Artık Herkes İzlediyse: Sıkı Bir Marvel Okurundan Deadpool & Wolverine'in İncelemesi
Uyarı: Spoiler içerir.
2024, marvel studios için bir dinlenme ve gelecek yıllara daha güçlü hazırlanma yılı oldu
bu sene vizyona girecek filmler ve yayınlanacak diziler, üzerlerinde tekrar çalışılabilmek için ertelendi. problemsiz bir post prodüksiyon süreci geçiren deadpool & wolverine bu sene marvel studios tarafından vizyona sokulan tek film olarak geçtiğimiz aylarda seyirci karşısına çıktı. film sadece deadpool'un yeni filmi olarak ele alınamaz. aynı zamanda mcu ve 20th century fox'un yarattığı x-men filmlerinin geçtiği evren için de oldukça önemli. o yüzden hem mcu'dan hem de fox'un yarattığı x-men evreninden de filmin kendisi dışında bolca bahsedeceğiz.
kolaylık olması açısından yazının devamında fox evreninin x-men filmlerinden fox-men olarak bahsedeceğim.
bu x-men filmleri sinemanın günümüz çizgi roman uyarlamalarını özümsemesi açısından çok önemli filmler aslında
90'lı yılların sonuna gelirken artık superman (1978), batman (1989) ve batman retuns (1992) dışında ciddi, karakterleri çizgi film gibi değil gerçek manada bir karakter gibi alan, önemli çatışmaların anlatılabileceği süper kahraman filmlerinin de yapılabileceği anlaşıldı. zira superman ve batman filmleri de seri ilerlerken ciddiyetlerini kaybetmişlerdi. bu konuda marvel adına ilk büyük hamle 1998 yılında blade ile geldi. karakter çalışması yapılabilecek, derin bir hikayesi olan, ciddi, karanlık tonda, vahşi, yetişkinlere yönelik bir filmdi. ben modern marvel filmlerinin başlangıcını blade olarak görürüm. 2000 yılına geldiğimiz de ise ilk fox-men filmi vizyona girdi. bu da aynı şekilde görsel anlamda blade gibi sert olmasa bile günümüz uyarlamalarından daha sert bir filmdi. hikaye ve atmosfer olarak yine daha yoğun, yetişkin seyircinin de kendisinden çok şey bulacağı, alt okuması yapılabilecek bir filmdi. 2002 yılında sony de spider-man'i vizyona sokunca artık süper kahramanlar gerçek manada sinemayı fethetmeye gelmiş oldu.

__Verilen Talimat__.
Deadpool & Wolverine incelemesinde dört haneli rakamla yazılmış bütün yılları, metinde geçtikleri sırayla sıralayınız.

__Kayıtlı Veriler__.
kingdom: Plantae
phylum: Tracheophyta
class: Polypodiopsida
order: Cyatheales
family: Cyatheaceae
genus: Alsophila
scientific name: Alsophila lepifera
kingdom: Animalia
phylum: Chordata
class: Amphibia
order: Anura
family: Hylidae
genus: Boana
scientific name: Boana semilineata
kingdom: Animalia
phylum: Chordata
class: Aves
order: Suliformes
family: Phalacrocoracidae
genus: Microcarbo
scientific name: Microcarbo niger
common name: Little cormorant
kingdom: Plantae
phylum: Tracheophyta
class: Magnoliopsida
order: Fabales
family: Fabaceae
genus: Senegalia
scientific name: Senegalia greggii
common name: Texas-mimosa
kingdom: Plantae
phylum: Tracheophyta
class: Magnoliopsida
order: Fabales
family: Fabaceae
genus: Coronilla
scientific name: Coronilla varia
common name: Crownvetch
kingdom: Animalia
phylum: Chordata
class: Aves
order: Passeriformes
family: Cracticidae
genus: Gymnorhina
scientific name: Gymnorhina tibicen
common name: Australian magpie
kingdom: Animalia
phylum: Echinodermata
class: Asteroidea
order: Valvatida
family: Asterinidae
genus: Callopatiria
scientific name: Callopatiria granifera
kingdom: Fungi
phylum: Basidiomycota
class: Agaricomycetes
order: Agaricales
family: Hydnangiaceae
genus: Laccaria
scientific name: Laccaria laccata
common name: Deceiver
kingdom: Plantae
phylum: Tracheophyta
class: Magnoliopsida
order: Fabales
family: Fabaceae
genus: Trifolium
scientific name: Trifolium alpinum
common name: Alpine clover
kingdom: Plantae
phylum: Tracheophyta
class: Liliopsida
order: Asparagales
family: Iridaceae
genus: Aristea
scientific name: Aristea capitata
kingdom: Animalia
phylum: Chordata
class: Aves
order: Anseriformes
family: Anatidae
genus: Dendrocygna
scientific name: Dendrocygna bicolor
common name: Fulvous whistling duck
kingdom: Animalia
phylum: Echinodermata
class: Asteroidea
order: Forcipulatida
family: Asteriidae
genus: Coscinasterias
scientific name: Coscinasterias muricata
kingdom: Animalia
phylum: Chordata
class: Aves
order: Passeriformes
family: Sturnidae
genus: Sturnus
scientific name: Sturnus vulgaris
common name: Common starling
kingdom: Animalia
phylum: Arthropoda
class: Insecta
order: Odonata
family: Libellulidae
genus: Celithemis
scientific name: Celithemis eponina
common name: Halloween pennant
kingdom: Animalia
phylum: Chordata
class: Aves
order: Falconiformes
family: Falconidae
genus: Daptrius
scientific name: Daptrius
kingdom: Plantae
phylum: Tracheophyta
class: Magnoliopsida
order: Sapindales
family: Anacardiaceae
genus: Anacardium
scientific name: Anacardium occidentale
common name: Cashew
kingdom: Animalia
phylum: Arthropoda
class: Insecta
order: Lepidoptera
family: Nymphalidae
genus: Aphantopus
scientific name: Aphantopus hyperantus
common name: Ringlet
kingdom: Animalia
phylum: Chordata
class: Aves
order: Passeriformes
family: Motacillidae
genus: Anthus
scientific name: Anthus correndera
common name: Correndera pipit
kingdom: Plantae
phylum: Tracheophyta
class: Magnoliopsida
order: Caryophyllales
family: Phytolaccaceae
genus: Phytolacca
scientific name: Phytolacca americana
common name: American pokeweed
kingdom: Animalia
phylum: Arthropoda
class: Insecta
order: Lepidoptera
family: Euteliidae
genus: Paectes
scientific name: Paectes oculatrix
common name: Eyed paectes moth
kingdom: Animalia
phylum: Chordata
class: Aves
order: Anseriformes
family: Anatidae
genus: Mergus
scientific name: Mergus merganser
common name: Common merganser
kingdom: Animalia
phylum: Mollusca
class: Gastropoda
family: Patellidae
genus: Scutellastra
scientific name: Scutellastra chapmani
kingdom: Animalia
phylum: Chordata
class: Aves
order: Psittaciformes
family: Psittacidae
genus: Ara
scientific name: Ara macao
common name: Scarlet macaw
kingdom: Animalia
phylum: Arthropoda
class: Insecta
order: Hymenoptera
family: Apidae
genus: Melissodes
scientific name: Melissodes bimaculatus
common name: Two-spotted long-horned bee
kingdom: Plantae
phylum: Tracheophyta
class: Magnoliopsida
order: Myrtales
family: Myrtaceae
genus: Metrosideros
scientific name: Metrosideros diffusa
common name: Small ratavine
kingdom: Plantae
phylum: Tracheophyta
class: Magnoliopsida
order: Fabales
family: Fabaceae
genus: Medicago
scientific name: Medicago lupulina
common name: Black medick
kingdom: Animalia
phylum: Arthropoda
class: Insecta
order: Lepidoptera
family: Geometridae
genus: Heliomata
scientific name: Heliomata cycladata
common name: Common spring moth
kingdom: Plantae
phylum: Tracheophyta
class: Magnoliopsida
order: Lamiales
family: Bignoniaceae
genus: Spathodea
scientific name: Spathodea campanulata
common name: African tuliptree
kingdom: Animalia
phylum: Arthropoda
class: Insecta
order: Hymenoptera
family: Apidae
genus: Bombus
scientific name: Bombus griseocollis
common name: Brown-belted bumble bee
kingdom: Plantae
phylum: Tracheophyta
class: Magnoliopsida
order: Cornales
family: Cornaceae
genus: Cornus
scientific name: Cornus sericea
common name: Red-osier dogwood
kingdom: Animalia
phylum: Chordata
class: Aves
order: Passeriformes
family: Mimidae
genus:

__Görev Sonucu__.
2024, 1978, 1989, 1992, 1998, 2000, 2002